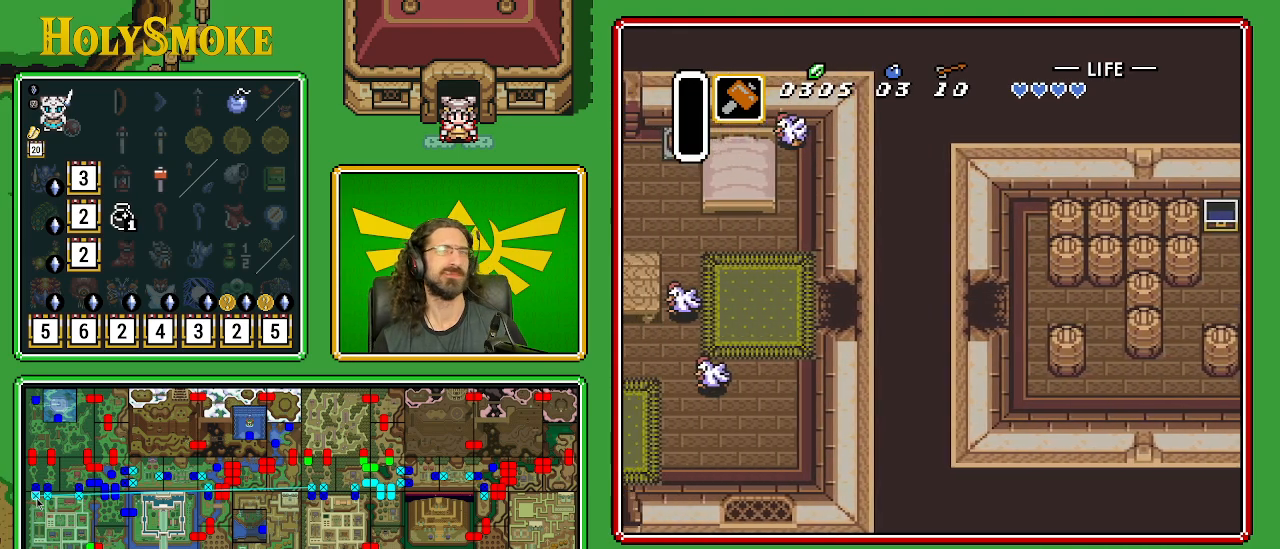
{"buttons": [], "events": []}
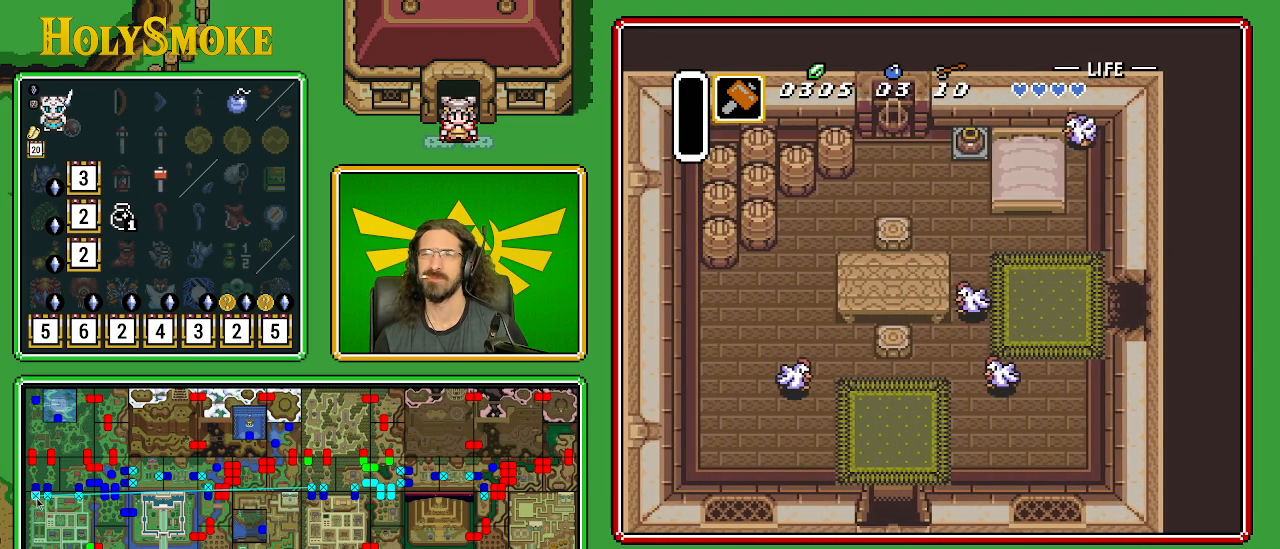
{"buttons": ["DPAD_LEFT"], "events": [[100, "DPAD_LEFT", "down"]]}
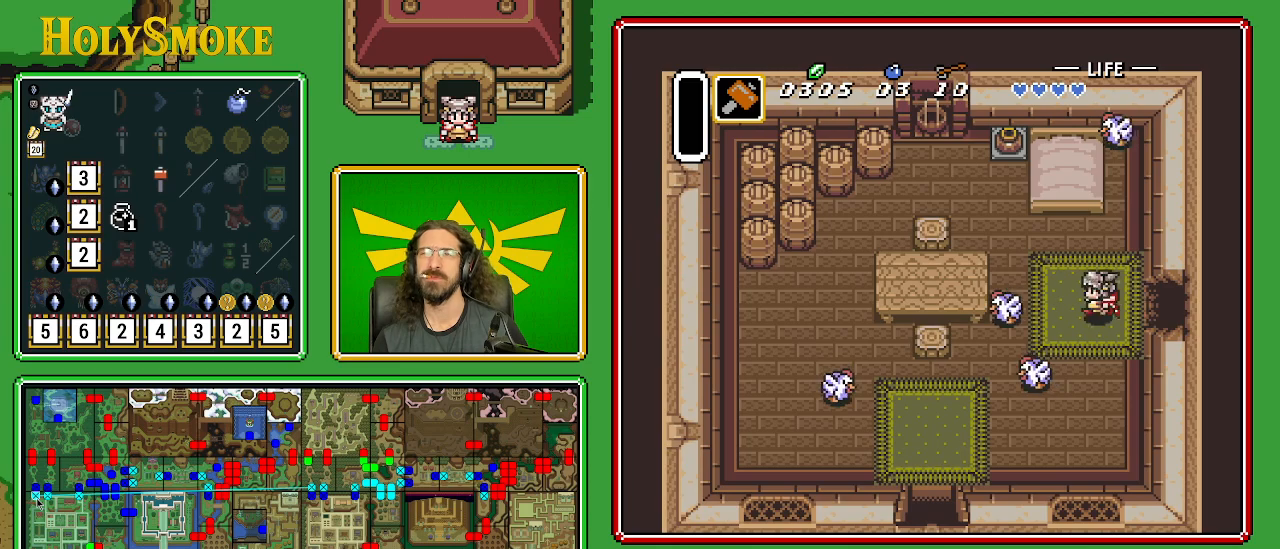
{"buttons": ["DPAD_DOWN", "DPAD_LEFT"], "events": [[117, "DPAD_DOWN", "down"]]}
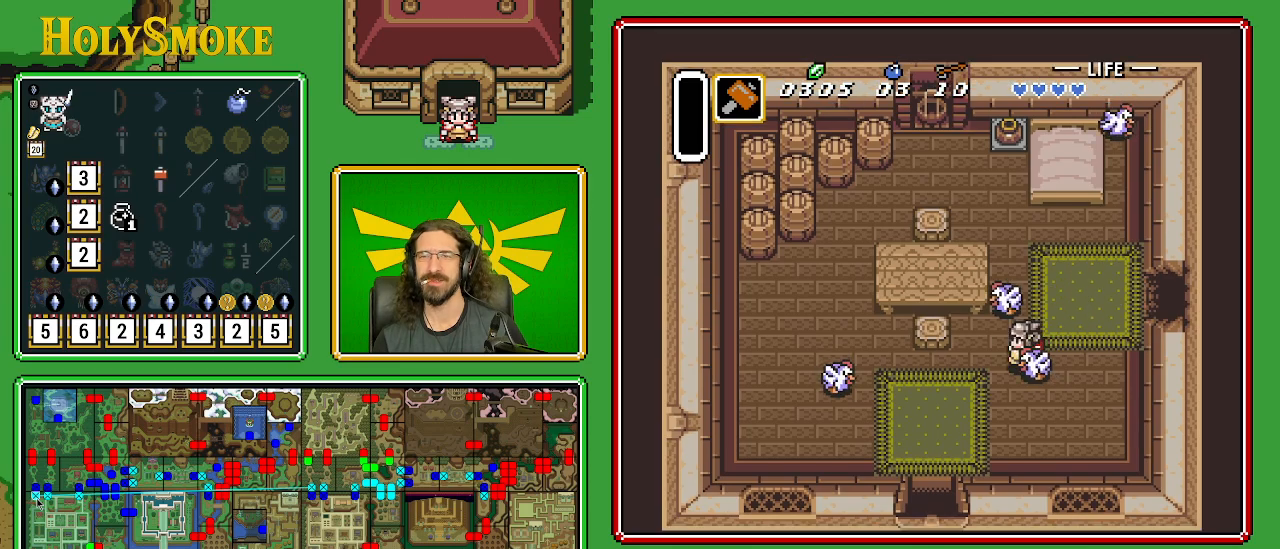
{"buttons": ["DPAD_DOWN", "DPAD_LEFT"], "events": []}
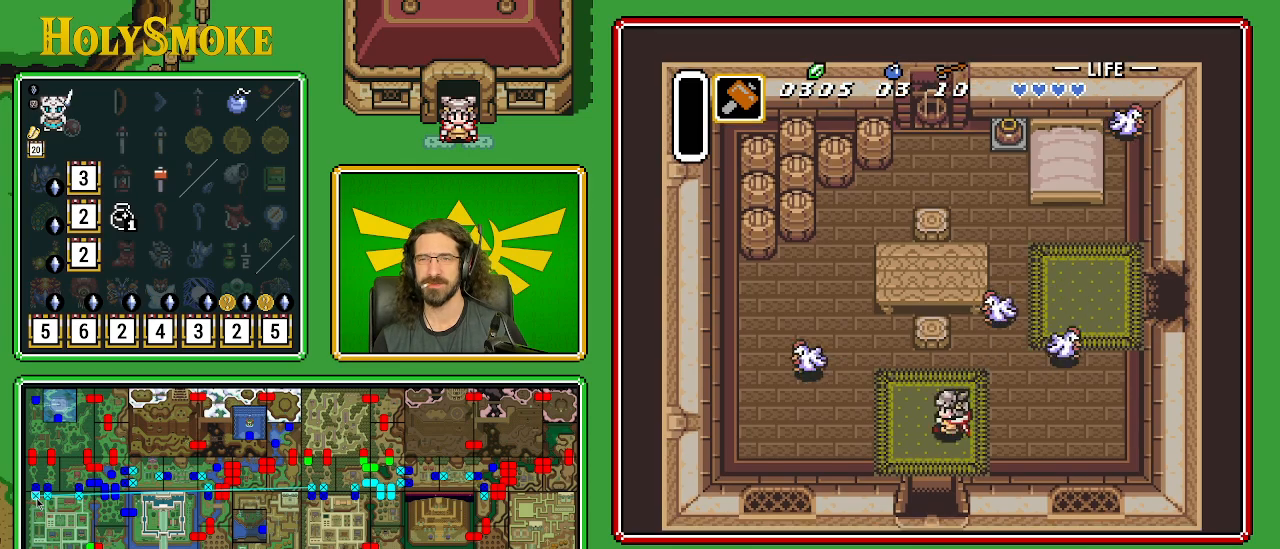
{"buttons": ["DPAD_DOWN"], "events": [[117, "DPAD_LEFT", "up"]]}
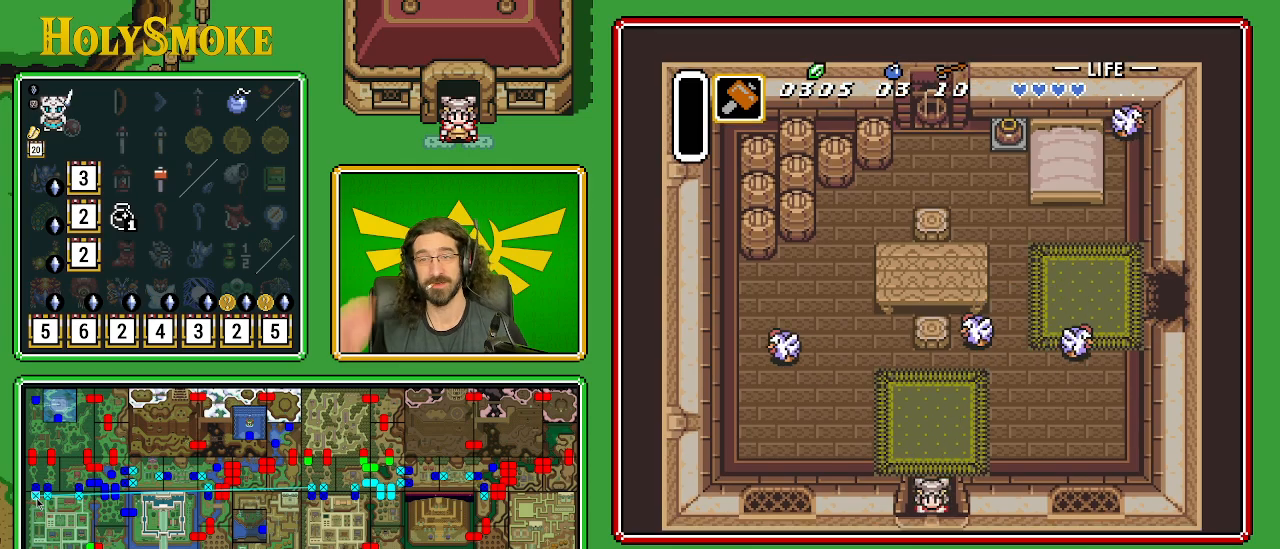
{"buttons": ["DPAD_DOWN"], "events": []}
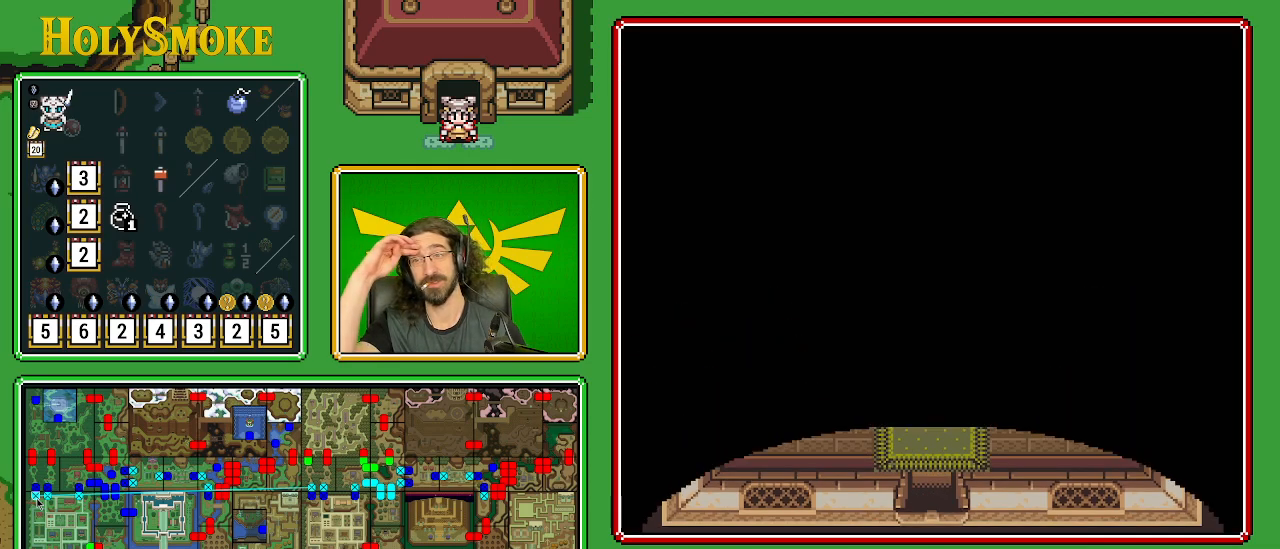
{"buttons": [], "events": [[150, "DPAD_DOWN", "up"]]}
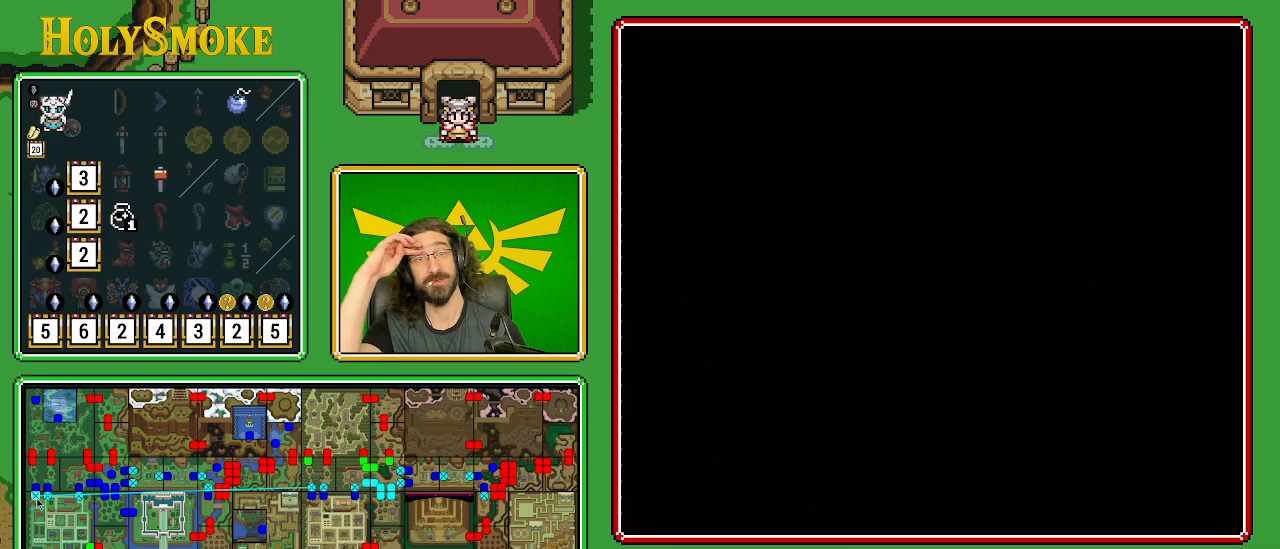
{"buttons": [], "events": []}
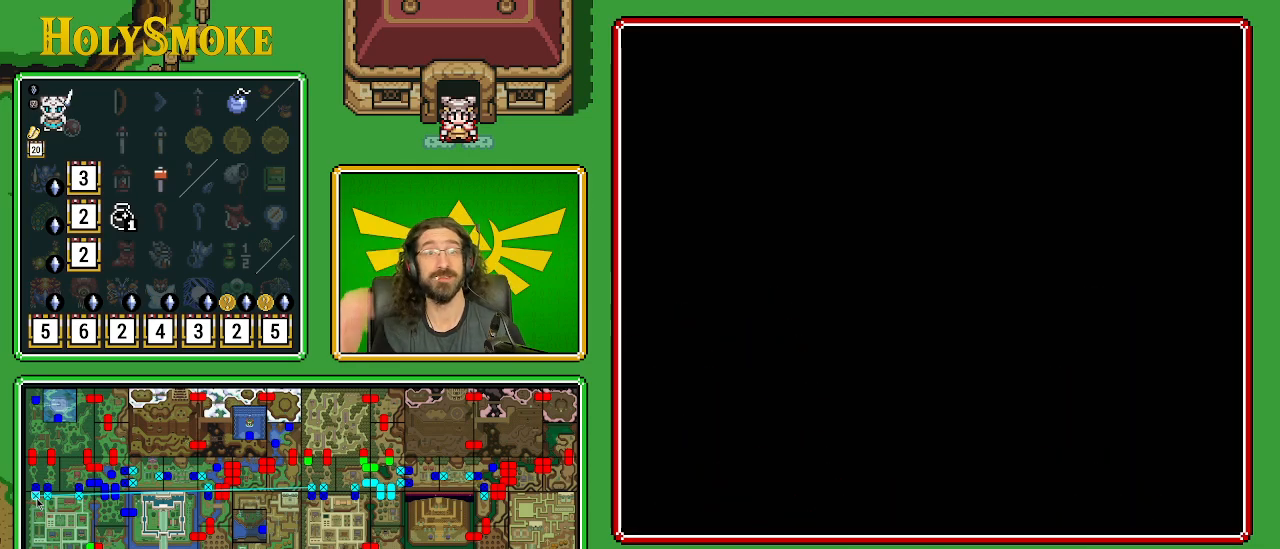
{"buttons": [], "events": []}
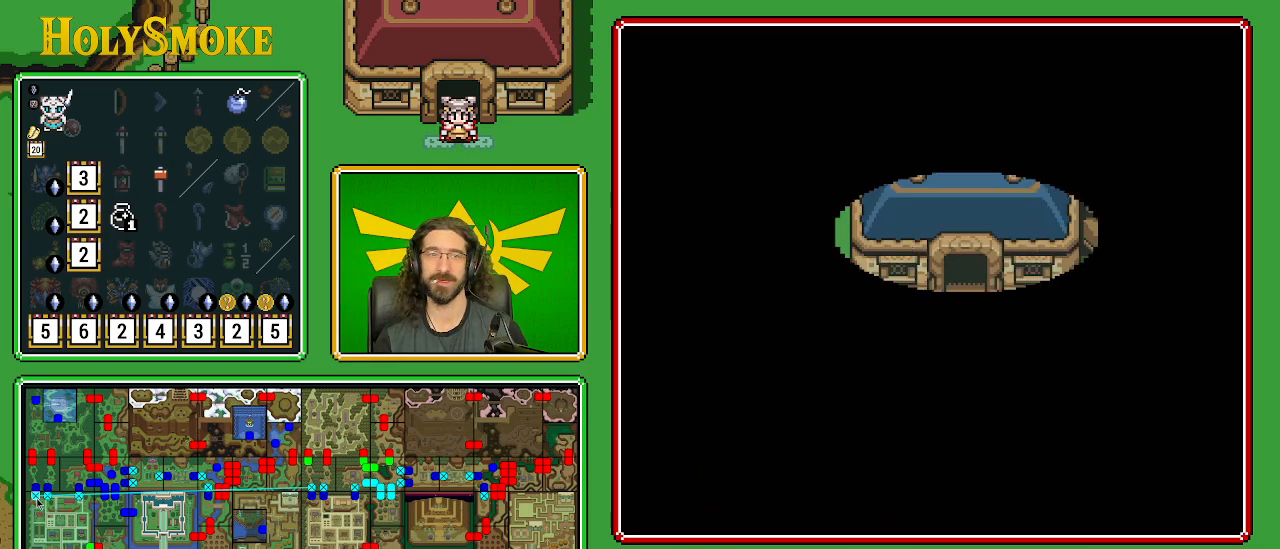
{"buttons": [], "events": []}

========================

Reproduce the entire listing exactly, but omit any pictures.

### Response area
{"buttons": [], "events": []}
{"buttons": ["DPAD_LEFT"], "events": [[100, "DPAD_LEFT", "down"]]}
{"buttons": ["DPAD_DOWN", "DPAD_LEFT"], "events": [[117, "DPAD_DOWN", "down"]]}
{"buttons": ["DPAD_DOWN", "DPAD_LEFT"], "events": []}
{"buttons": ["DPAD_DOWN"], "events": [[117, "DPAD_LEFT", "up"]]}
{"buttons": ["DPAD_DOWN"], "events": []}
{"buttons": [], "events": [[150, "DPAD_DOWN", "up"]]}
{"buttons": [], "events": []}
{"buttons": [], "events": []}
{"buttons": [], "events": []}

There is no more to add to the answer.